What do you do when you have a whole warehouse sized facility and an industrial sized CNC foam cutter? Clearly, the only choice is to build giant RC aircraft, and that’s exactly what the folks at [FliteTest] teamed up with the illustrious [Peter Sripol] to accomplish. Did it work? Yes. Did it work well? We’ll let you be the judge after taking a gander at the video below the break.
[Peter Sripol], known for building manned ultralight electric aircraft from foam, was roped in as the designer of the aircraft. A very light EPS foam is used to cut out the flying surfaces, while a denser green foam board is sourced from the local home building store to construct the fuselage.
The build is anything but ordinary, and kids are involved in the construction, although the video doesn’t elaborate on it very much. You can see evidence of their excitement in the graffiti on the wings and fuselage- surely a huge success on that front! As for flying? Four large motors provide locomotion, and it’s barely enough to keep the beast flying. A mishap with the Center of Gravity demands a last minute design change which renders the rudder almost useless. But, it does fly, and it is a great step toward the next iteration. Just like every good hack!

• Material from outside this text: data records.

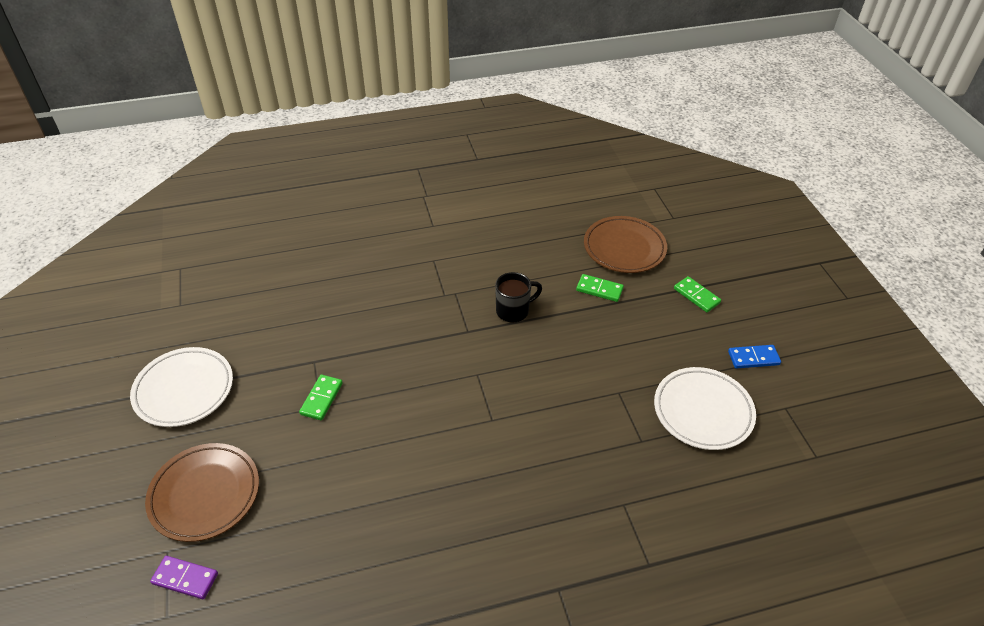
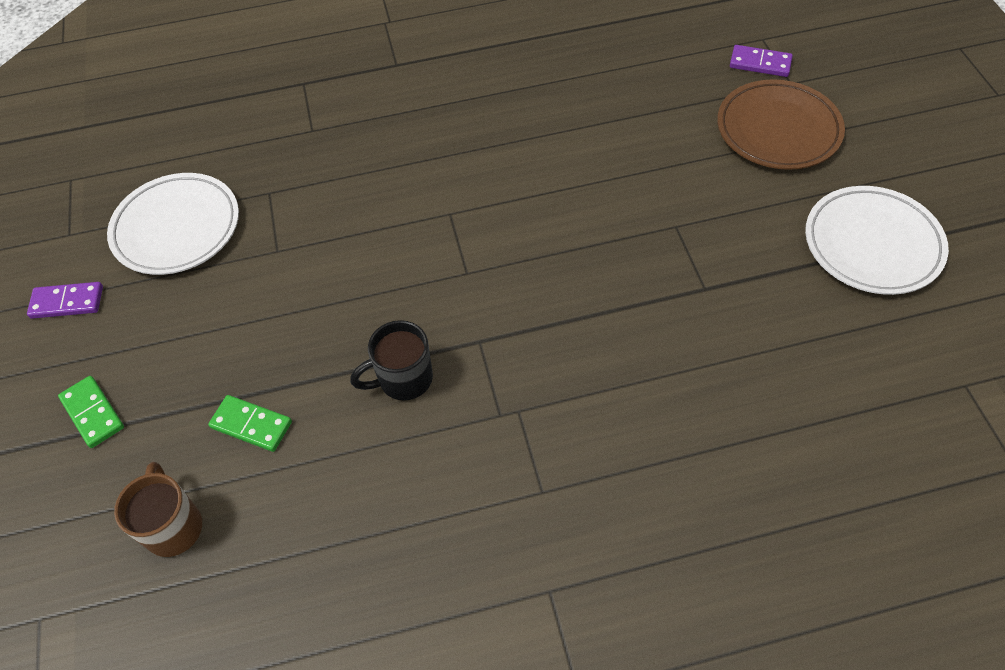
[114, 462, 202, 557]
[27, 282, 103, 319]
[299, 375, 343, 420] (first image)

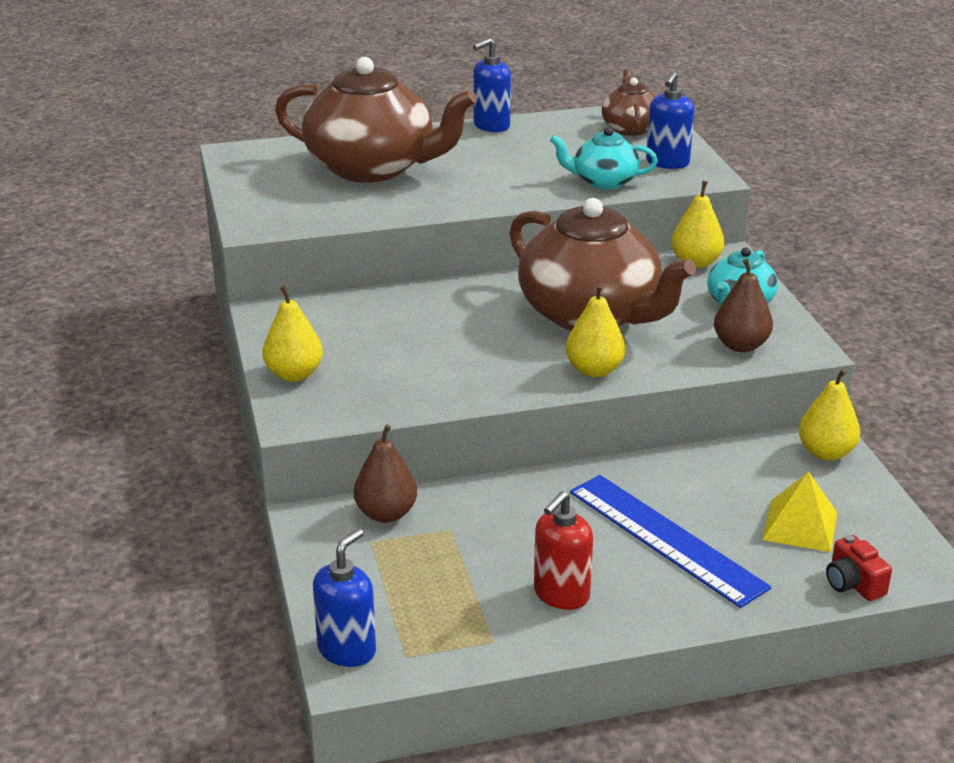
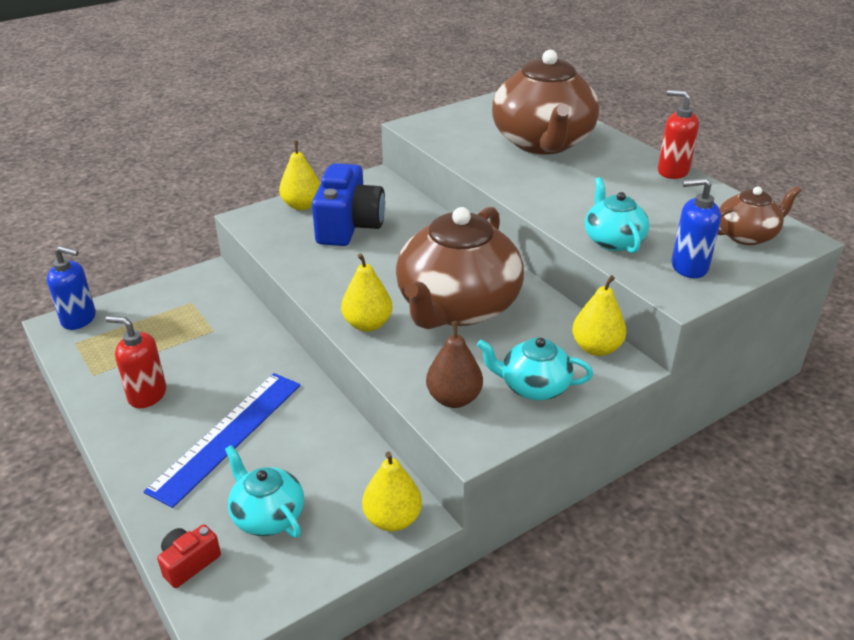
[658, 90, 699, 179]
[354, 424, 417, 523] (first image)
[225, 445, 304, 538]
[312, 163, 385, 246]

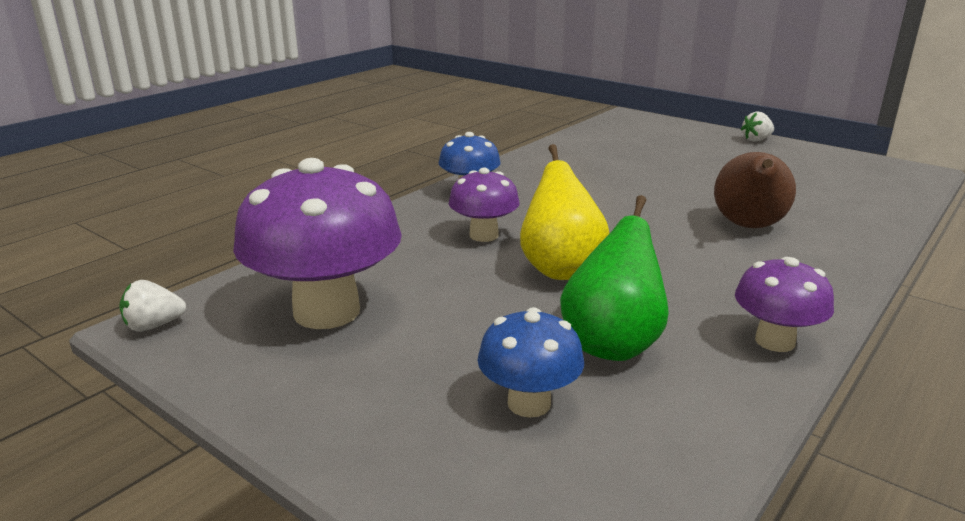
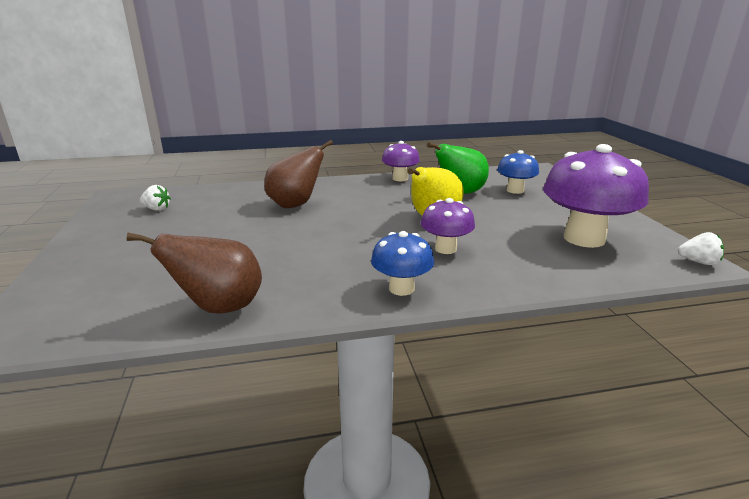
[140, 185, 171, 211]
[127, 233, 262, 314]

If you want to see a manned foam electric aircraft, check out [Peter Sripol]’s DIY Electric Ultralight MK4.
i don’t think lift is this plane’s problem. it seems to want to leave the ground at a very low speed. with more motors, or a lawnmower engine, it would be a lot better.
Loaded foam!
Could use an RC jet engine
Totally under-powered, and somehow lacking rigidity. Would put much bigger electric motors and some tension cables for the wings.
I fully concur that it needs more power. Power to weight ratio seems abysmal. All in all a super cool build though.
This is the less environmentally friendly version of the Spruce Goose.
I am fairly sure there are larger foam composite UAVs in operation, so maybe largest foam board RC.
Barely gets airborne, control not optimal, gives me Spruce Goose vibes, what shall we nickname it, Foam Loon??
It needs to rhyme…
Maybe in his accent, it does.
Your recommendation for better rhyme of “construction material” – “well enough known bird that you don’t have to explain it’s the local name for it in the Soloman Islands or something” is?
I mean I considered really really mispronouncing gyrfalcon to rhyme with styrofoam but nah.
Styroduck?
StyroRock
Foam Flamingo….
seems to be tail-heavy. anyways, as a long-ago rc model pilot, it made me very uncomfortable to see the nose keep coming up like that. obviously not powerful enough motors for intentional high-alpha flight :)
i wonder if they screwed up the CG location or if they’re getting enough lift off of that front wing they mounted the motors on that it throws off the rules of thumb.
i have a lot of experience screwing these sort of things up :) and there’s obviously something mismatched about the power too, i wonder if there’s a mismatch between the RPM of the motor, the forward velocity, and the pitch of the prop…
this is definitely one where i would have enjoyed the write up but there’s no way i’m gonna skim a 20 minute video for technical trivia..
I think control effectiveness was hampered by flex of the structure too. Might have flown better if you chopped a third of the wingspan.
Seems like something you would see at SAE Aerodesign
Isn’t anything you build something with “construction material”?